I was staying at a friend’s sprawling Dunoon homestead, a bed and breakfast haven. After feeding our friend’s dogs, mulching the veggie garden, turning the compost heap I had a long soothing soak in an outdoor bath steeped in essential oils beneath the sparkling Southern Cross, amidst the waft of jasmine. We burned some Nag Champa incense, donned our glad rags, quiffed our Mohawks, tied up our ponytails, strapped on our chaps and frocked up to the funk on the CD player. Phew, it’s hard work getting ready for Hard Labour!

We hit the dirt roads that were more like rocky goat tracks, where all road signs seem to lead to Mullumbimby. We found our way to the quaint local hall transformed by lights, thumping sounds and a gaggle of party go-getters. We found a cranking convergence of eclectic queers, awestruck tourists and eager seachangers. The Byron hinterland is transformative. Repentance Creek is awesomely different.

One this summery eve of the imminent and dreaded federal election, the ghosts from the hall’s decades of country-dances, balls, Christian RSL meets and local’s fetes boogied on the old wooden boards with all and sundry Homo’s. Men, women, young and young at heart who lived for one night like there was no tomorrow.

We were set adrift in an alchemical sea of people from Lismore, Bangalow, Brisbane, Melbourne, Sydney and foreign shores who were vibed and peachy keen to meet, greet, wax magical and bust moves in the lush tropical foothills of the Byron hills. The air, spiked with eucalypt, tea tree and spring wildflowers made it even more magical. We were spiked with a verdant glee. If Hard Labour at Repentence Creek is anything to go by New Years Eve is gonna rock, lick, swish, sashay, salt, gulp troppo! Happy New Year!!

Tropical Fruits Unpeeled
Interview- Brett Paradise

How did Tropical Fruits begin?

It started all very humbly sixteen years ago. Two guys, two girls and a bottle of very nice gin met at a pub in Ballina and thought up the name The Tropical Fruits for a new local social group. They wanted to create a newsletter that would let everyone know what was happening around the region. So began the Fruit Juice Newsletter. The troppo mayhem had started.

At first it was small parties and dinners at locals houses and “friendly” restaurants. The very first organised party was at Broken Head Community Hall (near the now famous, no, infamous Kings Beach).

How is Tropical Fruits different to the usual suspects?

Being a smaller community gives us a much stronger sense of family. As a family we love visits from our distant relatives and always go out of our way to make everyone feel at home. Unlike capital cities, the money, the venues and the infrastructure aren’t here. If we want to get together and have a good time as only the GLBTI community can we needed to create it ourselves. Volunteers put in incredible amounts of effort to create opportunities for us to party. We have also been lucky to have a very diverse community with a good balance of women and men. Although many of us are all for the capital cities, time in the country makes for a more relaxed and friendly attitude to life.

Tropical Fruits today?

(Dataset excerpts)
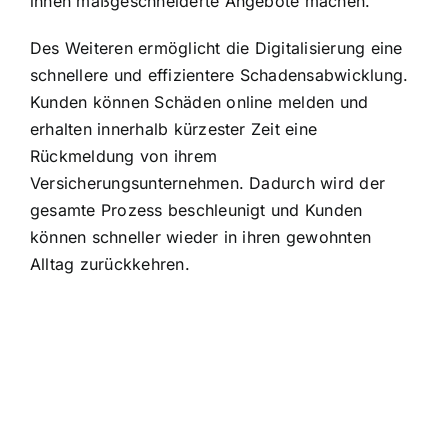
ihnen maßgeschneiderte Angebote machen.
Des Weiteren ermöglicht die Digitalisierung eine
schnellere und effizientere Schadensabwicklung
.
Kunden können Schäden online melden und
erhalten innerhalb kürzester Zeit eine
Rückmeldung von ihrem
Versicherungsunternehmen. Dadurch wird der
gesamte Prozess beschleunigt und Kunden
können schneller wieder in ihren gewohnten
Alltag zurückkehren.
==
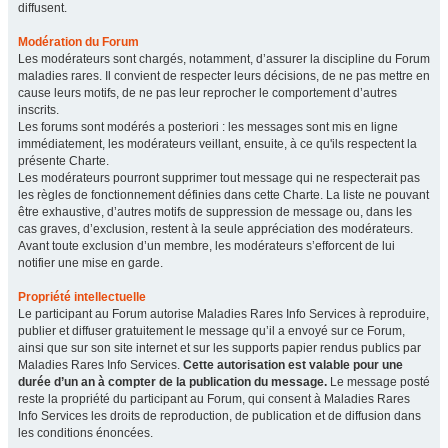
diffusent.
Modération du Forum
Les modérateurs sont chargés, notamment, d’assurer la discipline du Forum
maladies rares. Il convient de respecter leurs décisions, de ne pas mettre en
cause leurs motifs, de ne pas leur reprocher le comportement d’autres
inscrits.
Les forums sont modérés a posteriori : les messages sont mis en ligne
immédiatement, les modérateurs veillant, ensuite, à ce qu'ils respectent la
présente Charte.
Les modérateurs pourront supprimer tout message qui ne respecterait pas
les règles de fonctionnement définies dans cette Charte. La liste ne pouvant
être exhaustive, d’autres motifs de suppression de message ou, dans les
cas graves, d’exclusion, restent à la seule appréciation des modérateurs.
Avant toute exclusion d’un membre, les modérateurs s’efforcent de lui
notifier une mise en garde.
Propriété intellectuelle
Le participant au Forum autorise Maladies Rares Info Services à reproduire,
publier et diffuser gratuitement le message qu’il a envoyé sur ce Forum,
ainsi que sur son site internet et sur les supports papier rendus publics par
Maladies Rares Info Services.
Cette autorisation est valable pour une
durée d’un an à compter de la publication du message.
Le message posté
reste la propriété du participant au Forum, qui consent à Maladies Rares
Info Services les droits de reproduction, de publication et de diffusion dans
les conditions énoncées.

Directions: Write out the Tropical Fruits article word for word, everything from "Tropical Fruits Unpeeled" down to "infamous Kings Beach).". The records have nothing to do with the Tropical Fruits article.

Exercise response:
Tropical Fruits Unpeeled
Interview- Brett Paradise

How did Tropical Fruits begin?

It started all very humbly sixteen years ago. Two guys, two girls and a bottle of very nice gin met at a pub in Ballina and thought up the name The Tropical Fruits for a new local social group. They wanted to create a newsletter that would let everyone know what was happening around the region. So began the Fruit Juice Newsletter. The troppo mayhem had started.

At first it was small parties and dinners at locals houses and “friendly” restaurants. The very first organised party was at Broken Head Community Hall (near the now famous, no, infamous Kings Beach).